Requirement 1:
Copy everything in the records from the line containing "gray arrow: moved 5 px left, 11 px down" down to the end of the records, both ends included.

Extract:
________
Footloose is sad because its intentions are so good: It's like a well-meaning child trying to teach a lame dog to jump through hoops. Visions of commercial success may be floating through the child's head, but that doesn't erase the good it wanted to do; still, lame dogs don't jump.
Footloose is based on a 1981 movie I never saw, which is presumably livelier, if only because it isn't weighed down by the drab, half-formed new songs in which the stage version's characters whimper out their interpersonal grievances. These items took me uncomfortably back to the early '60s, when every musical that died quickly traded in such stuff. True, Footloose has other kinds of numbers, but you don't clear a flop musical out of your brain by dashing home to watch a blurred rerun of a second-rate rock-concert film.
Footloose takes place in the small rural town of Beaumont, 10 hours' drive from Chicago, a puzzling place where the minister and his few pals make the rules, but the teens all seem totally hip to the outside world. There are three black kids in the high school, but not an adult of color in sight. Everybody goes to the same church, showing up regularly every Sunday morning, but there's no creepy mechanized uniformity, no bigotry, no suicidal despair, no prescription-drug dependencies--not even an eating disorder. The closest we get to drugs and drink is a three-guy motorcycle gang that hovers on the edge of town; its leader, who dates the minister's rebellious daughter, gets all soft-spoken and polite when confronting her parents. As small towns in musicals go, Beaumont makes Brigadoon look like a sewer out of Émile Zola.
________
Task input:
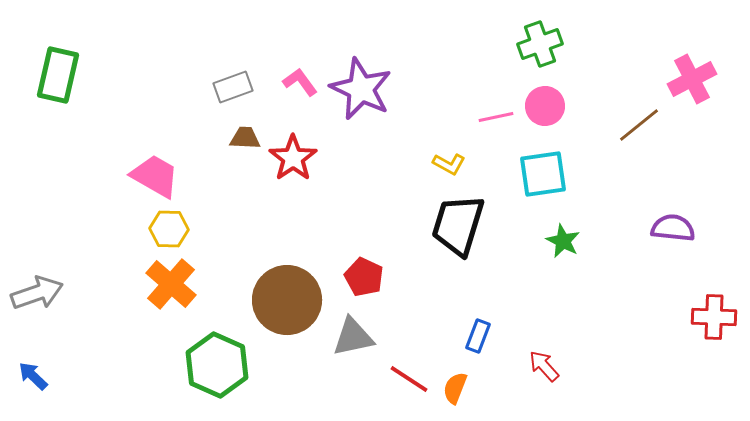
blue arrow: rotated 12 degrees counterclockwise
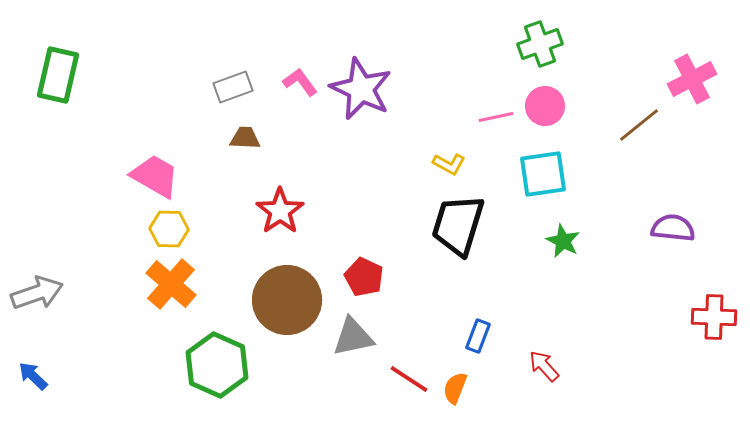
red star: moved 13 px left, 53 px down
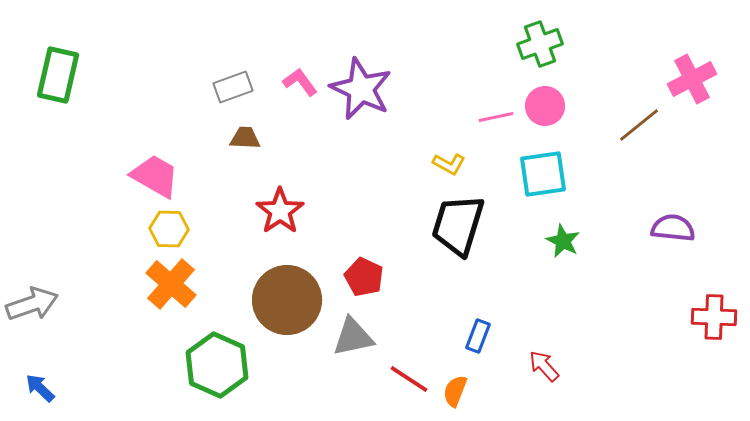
gray arrow: moved 5 px left, 11 px down
blue arrow: moved 7 px right, 12 px down
orange semicircle: moved 3 px down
________
Requirement 2:
According to the review, how far is the town of Beaumont from Chicago?

Task answer 1:
gray arrow: moved 5 px left, 11 px down
blue arrow: moved 7 px right, 12 px down
orange semicircle: moved 3 px down

Task answer 2:
10 hours' drive.